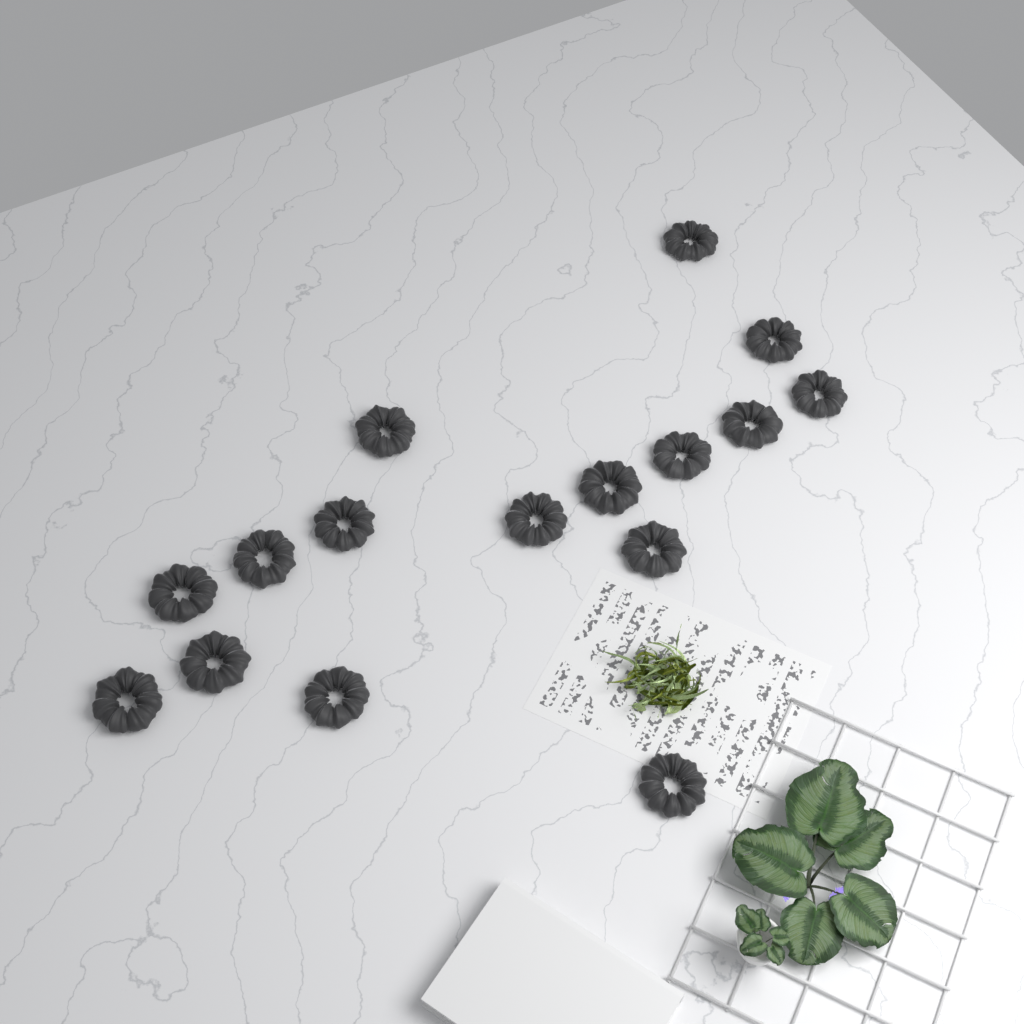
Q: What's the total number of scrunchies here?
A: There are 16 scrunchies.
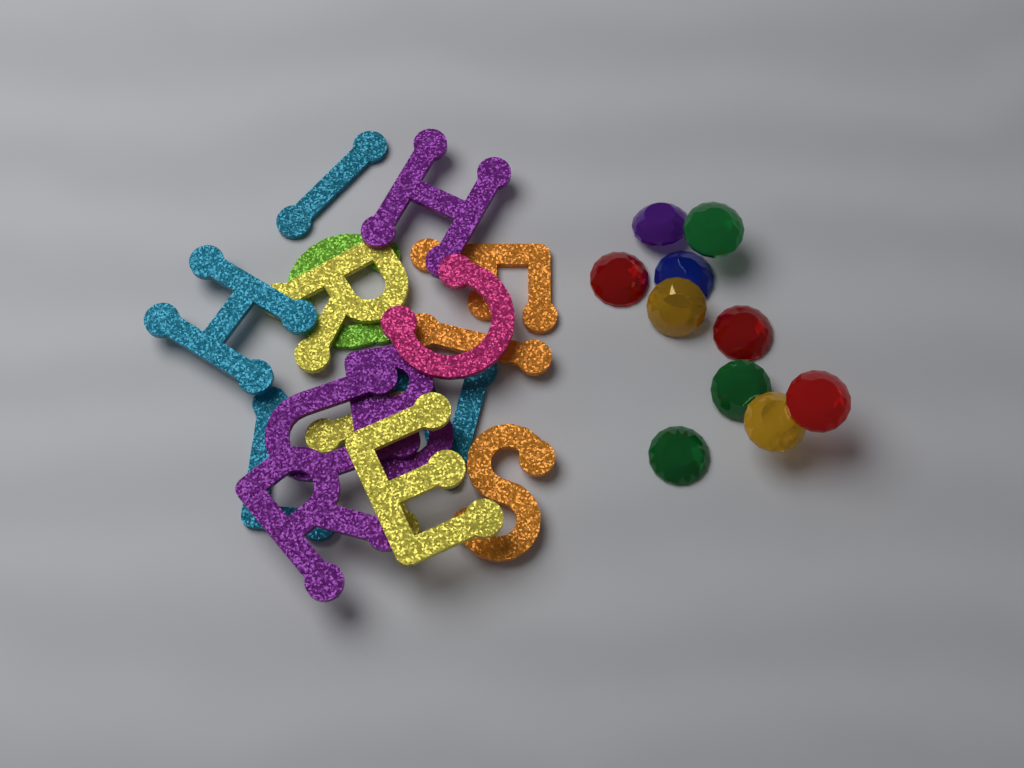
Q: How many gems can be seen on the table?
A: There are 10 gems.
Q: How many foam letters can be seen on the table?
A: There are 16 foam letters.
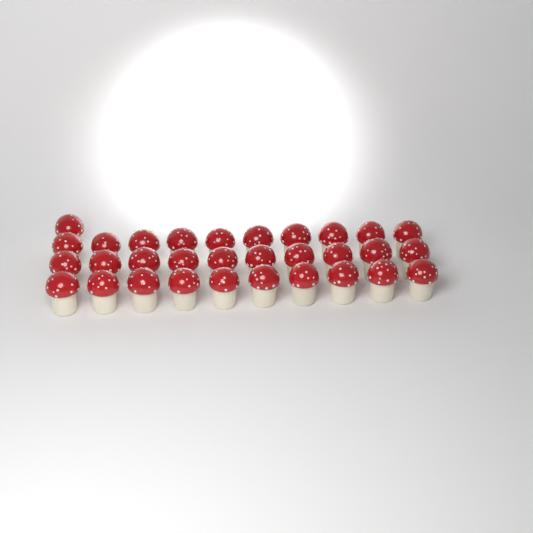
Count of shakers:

········

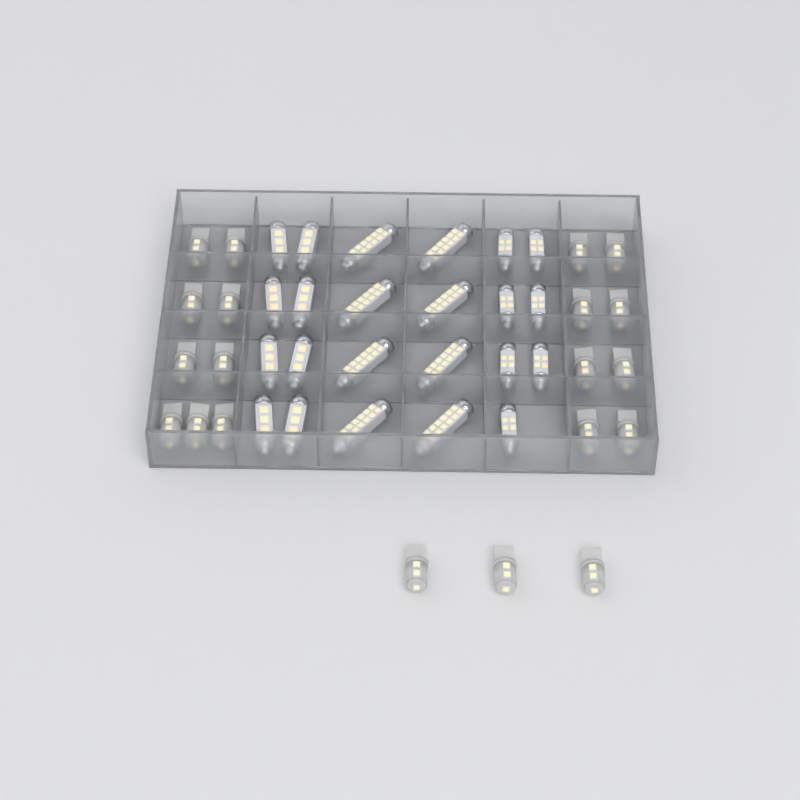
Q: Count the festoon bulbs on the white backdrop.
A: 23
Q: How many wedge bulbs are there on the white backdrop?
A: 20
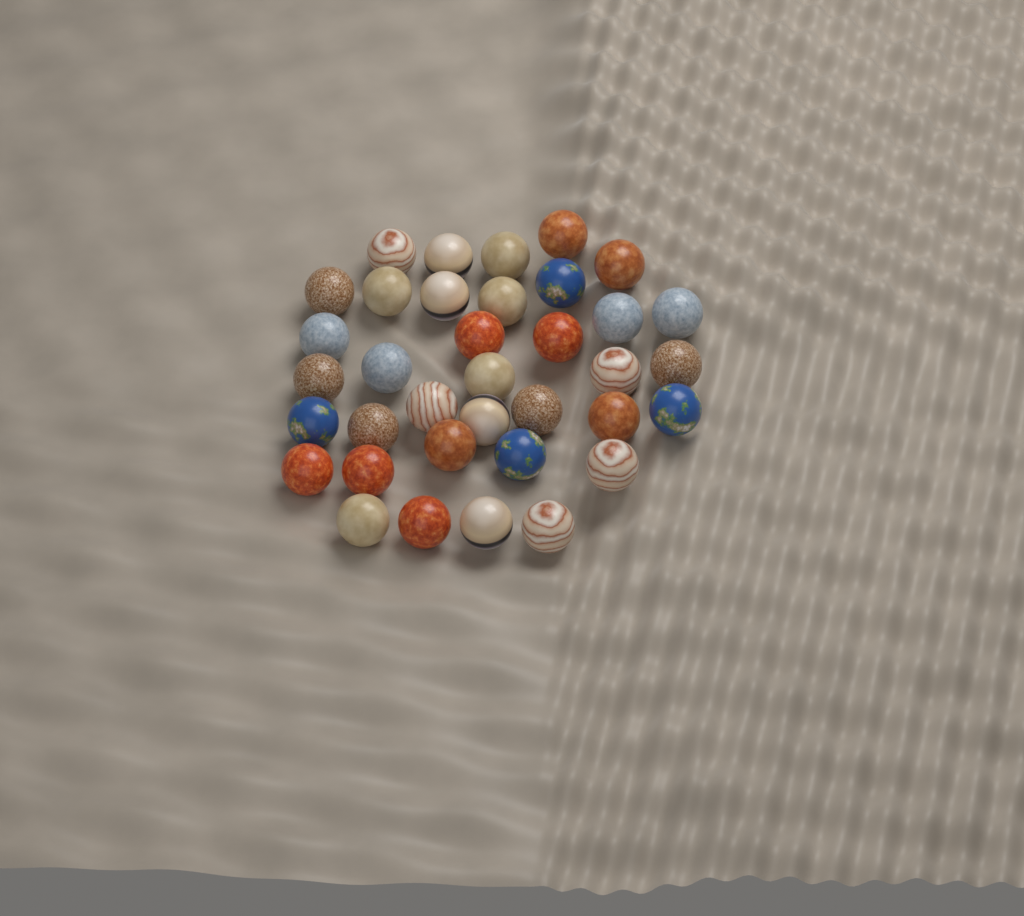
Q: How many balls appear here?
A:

········

Please pick out every line in the entries above that contains the string "scrunchies", and copy each one.

Q: What's the total number of scrunchies here?
A: There are 16 scrunchies.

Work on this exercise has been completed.